:: SOURCE INFORMATION ::

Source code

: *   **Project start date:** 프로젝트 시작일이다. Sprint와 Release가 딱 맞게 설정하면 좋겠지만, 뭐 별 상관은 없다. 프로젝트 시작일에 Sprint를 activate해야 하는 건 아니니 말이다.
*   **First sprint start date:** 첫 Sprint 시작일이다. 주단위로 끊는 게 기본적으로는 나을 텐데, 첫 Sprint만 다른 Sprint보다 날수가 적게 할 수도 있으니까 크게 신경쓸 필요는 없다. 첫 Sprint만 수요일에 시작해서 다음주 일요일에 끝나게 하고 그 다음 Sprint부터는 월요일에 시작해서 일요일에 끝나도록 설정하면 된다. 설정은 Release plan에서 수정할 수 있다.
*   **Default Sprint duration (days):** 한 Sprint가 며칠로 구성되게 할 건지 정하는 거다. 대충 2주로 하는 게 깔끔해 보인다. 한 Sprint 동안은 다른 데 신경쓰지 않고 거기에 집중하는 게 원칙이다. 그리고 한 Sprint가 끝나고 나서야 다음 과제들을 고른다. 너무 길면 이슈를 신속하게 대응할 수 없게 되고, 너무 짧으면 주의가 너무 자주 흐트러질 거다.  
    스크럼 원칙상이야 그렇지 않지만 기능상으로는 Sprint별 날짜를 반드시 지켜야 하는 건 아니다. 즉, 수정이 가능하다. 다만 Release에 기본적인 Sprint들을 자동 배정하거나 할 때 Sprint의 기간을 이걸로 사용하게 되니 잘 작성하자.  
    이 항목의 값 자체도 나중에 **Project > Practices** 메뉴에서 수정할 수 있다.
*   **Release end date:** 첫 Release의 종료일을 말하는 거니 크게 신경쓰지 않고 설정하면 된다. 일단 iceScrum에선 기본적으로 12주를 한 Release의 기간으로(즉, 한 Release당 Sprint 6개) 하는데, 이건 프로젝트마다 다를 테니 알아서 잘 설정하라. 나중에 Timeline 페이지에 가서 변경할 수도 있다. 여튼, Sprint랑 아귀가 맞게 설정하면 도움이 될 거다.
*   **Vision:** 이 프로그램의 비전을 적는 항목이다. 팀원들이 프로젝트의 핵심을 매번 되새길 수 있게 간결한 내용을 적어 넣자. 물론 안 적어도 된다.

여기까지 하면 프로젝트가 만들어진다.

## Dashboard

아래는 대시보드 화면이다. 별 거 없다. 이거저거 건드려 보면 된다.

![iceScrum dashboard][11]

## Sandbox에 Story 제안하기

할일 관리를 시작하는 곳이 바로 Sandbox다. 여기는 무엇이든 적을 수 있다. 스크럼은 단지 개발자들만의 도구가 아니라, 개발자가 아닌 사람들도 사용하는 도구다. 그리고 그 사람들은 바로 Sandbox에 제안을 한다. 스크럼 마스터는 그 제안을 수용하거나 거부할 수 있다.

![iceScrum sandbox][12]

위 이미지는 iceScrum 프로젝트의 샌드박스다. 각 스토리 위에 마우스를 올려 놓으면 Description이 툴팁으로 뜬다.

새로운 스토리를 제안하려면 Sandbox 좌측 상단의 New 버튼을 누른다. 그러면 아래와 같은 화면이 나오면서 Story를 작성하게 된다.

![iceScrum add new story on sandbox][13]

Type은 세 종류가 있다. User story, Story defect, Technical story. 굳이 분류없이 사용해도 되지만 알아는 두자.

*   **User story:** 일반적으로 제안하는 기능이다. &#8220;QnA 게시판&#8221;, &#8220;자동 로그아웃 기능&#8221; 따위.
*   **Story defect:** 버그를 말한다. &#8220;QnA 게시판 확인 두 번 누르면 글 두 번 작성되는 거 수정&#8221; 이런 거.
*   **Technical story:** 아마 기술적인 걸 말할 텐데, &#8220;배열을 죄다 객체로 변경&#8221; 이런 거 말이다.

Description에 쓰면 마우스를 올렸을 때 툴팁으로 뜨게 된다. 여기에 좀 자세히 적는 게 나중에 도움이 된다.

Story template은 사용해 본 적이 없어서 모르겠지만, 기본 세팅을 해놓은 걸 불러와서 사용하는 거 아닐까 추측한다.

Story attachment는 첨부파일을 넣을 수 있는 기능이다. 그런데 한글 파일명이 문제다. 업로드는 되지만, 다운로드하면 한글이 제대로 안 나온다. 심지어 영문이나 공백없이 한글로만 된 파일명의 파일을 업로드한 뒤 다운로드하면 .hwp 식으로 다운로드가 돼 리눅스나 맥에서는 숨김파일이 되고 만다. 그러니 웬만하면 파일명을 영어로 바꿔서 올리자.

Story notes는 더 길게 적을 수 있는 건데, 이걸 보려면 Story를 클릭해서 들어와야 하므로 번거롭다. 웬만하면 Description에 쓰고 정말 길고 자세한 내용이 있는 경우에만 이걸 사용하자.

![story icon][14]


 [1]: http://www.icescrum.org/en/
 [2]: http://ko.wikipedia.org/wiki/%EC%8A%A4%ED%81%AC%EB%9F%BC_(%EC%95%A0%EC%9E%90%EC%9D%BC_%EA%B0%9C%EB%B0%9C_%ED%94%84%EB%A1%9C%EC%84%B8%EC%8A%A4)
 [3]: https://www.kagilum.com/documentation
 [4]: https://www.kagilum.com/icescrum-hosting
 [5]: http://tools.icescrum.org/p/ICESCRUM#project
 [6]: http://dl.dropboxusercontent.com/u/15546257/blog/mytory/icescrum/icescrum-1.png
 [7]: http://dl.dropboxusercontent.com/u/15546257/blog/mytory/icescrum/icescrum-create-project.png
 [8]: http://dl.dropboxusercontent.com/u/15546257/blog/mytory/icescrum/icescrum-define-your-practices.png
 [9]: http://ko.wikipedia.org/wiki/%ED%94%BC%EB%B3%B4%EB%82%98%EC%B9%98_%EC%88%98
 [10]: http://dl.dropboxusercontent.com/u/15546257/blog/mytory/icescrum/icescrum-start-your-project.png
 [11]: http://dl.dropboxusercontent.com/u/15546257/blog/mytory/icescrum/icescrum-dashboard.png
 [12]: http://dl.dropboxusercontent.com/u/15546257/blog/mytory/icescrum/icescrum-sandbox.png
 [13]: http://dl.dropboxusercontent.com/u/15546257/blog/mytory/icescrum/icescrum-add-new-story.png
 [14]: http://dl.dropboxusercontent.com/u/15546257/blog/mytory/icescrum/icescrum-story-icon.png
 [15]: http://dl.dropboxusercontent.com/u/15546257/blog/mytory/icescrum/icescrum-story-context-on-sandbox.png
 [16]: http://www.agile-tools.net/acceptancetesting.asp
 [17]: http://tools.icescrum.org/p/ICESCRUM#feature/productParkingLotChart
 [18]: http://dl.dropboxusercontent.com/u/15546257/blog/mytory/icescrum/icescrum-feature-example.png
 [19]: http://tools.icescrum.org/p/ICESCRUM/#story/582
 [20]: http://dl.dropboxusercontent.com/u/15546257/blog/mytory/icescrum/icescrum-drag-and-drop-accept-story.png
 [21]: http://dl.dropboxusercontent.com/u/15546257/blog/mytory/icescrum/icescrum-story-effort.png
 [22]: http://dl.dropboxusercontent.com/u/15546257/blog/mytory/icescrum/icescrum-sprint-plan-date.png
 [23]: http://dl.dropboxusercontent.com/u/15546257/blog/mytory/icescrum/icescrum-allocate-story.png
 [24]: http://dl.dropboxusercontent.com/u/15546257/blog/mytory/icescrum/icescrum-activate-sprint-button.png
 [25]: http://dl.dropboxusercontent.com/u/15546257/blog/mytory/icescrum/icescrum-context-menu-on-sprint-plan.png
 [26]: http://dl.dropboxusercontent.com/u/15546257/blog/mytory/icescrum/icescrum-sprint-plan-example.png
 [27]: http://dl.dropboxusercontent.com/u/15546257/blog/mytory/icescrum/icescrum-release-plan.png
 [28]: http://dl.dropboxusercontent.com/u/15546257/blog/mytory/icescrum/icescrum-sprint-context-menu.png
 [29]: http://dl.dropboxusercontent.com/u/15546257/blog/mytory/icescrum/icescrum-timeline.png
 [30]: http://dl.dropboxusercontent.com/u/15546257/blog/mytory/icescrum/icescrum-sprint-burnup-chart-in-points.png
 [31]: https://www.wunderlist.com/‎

:::
:: SOURCE INFORMATION ::

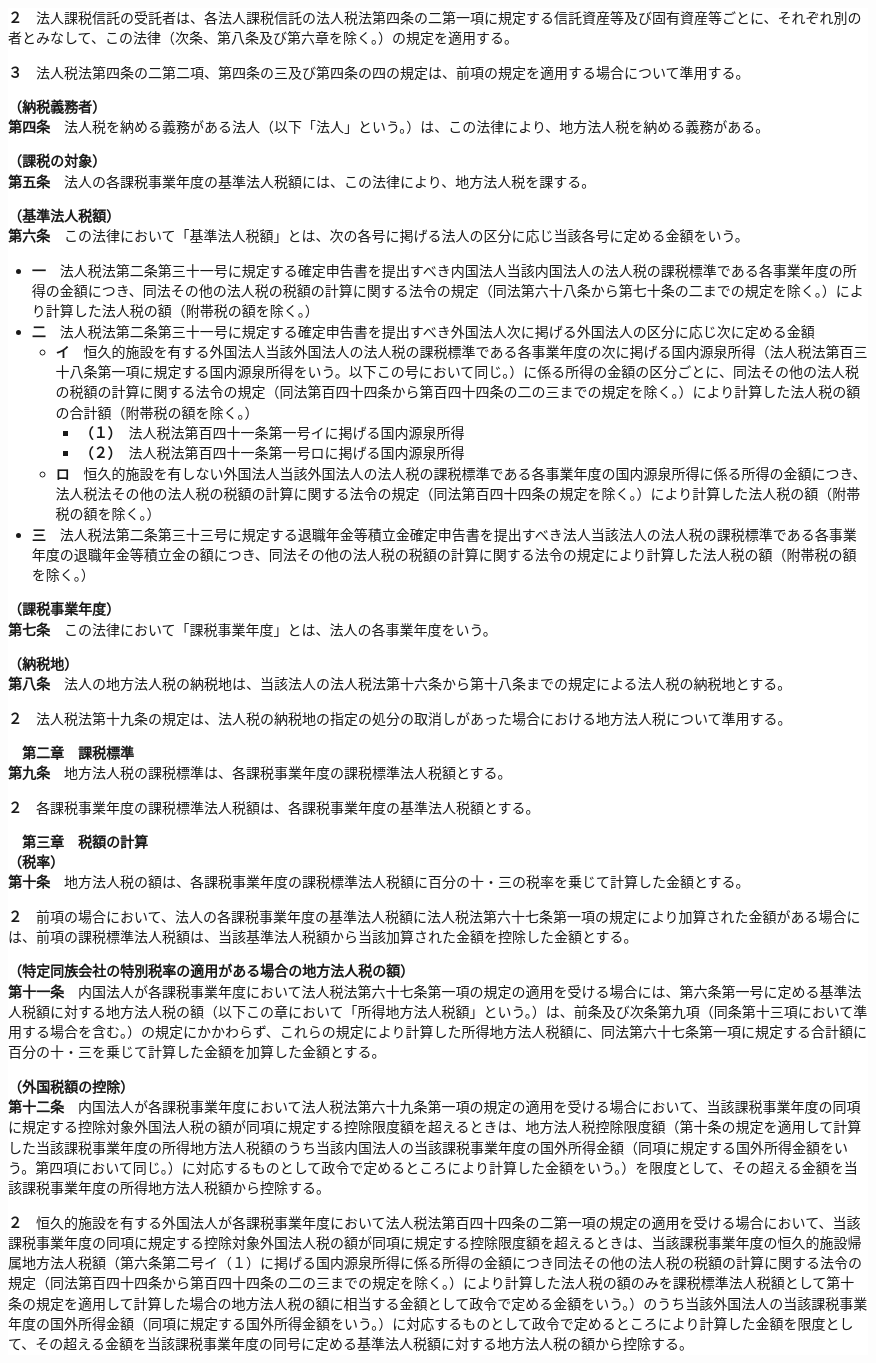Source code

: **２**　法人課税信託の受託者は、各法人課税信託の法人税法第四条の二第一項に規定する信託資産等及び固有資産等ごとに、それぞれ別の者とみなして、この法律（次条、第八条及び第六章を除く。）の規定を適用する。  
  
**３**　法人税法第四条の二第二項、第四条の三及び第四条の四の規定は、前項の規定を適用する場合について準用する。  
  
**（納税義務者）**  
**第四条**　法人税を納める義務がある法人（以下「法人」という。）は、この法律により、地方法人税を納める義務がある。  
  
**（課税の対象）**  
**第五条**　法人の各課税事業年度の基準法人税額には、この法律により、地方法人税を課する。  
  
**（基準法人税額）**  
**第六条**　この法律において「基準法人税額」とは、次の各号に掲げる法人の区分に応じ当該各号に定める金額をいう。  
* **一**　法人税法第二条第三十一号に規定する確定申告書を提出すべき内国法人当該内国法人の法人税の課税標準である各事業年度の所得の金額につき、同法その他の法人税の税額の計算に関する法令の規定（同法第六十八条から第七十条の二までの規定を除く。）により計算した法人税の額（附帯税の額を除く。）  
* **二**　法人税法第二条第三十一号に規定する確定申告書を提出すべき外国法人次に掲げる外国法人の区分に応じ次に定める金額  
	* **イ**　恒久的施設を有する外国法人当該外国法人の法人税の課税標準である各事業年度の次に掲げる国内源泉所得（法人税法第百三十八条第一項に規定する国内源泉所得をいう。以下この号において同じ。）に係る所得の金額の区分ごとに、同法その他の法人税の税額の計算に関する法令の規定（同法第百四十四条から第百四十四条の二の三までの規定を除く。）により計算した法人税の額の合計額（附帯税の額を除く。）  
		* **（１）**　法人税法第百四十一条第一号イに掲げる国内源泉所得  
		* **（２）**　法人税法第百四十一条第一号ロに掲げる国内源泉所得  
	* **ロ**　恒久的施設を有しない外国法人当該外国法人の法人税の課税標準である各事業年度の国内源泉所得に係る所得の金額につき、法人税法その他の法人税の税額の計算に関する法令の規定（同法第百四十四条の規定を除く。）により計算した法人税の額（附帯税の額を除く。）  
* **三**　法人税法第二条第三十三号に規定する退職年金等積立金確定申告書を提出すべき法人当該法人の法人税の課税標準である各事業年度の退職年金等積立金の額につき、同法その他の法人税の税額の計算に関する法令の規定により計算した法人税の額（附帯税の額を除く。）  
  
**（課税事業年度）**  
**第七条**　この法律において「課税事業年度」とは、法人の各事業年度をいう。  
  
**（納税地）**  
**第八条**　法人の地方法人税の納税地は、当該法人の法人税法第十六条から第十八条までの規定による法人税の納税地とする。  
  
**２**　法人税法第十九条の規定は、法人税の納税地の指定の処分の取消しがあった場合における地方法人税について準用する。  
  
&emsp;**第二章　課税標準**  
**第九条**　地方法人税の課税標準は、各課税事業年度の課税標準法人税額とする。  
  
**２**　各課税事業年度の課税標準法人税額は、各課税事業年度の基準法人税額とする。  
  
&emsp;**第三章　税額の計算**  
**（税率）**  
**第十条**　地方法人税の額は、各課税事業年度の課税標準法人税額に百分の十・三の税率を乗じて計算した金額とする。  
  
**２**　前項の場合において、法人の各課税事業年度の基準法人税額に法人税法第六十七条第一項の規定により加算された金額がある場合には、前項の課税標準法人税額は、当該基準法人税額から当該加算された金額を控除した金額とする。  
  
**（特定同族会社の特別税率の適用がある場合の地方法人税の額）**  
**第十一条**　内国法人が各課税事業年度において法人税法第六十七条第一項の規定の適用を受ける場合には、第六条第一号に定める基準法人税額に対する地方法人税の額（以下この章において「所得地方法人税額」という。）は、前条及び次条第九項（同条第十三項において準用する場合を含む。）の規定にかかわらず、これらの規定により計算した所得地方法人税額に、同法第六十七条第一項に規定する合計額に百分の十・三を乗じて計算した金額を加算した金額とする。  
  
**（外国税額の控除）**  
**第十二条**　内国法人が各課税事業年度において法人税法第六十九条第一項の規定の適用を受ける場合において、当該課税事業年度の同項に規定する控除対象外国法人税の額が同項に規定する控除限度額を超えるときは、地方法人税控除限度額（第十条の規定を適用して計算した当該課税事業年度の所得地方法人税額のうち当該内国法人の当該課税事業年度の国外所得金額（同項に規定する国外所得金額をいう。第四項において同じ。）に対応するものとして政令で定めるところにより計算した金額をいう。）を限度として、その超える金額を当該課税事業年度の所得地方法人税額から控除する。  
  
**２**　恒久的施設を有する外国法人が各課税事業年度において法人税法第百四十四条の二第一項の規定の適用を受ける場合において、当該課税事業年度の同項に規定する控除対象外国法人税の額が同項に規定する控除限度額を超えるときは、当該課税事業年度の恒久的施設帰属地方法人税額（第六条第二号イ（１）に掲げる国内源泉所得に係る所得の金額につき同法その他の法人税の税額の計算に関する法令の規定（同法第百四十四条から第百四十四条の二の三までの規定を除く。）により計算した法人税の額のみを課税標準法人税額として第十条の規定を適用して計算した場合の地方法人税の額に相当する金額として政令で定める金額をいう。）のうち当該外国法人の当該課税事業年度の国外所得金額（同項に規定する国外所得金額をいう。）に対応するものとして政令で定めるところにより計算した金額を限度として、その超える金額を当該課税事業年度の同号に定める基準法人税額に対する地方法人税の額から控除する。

:::

▶ REQUIRED WORK:
How many lines in the records above contain the string "마우스를"? State the number and nothing more.

▶ ANSWER TO THE PROBLEM:
2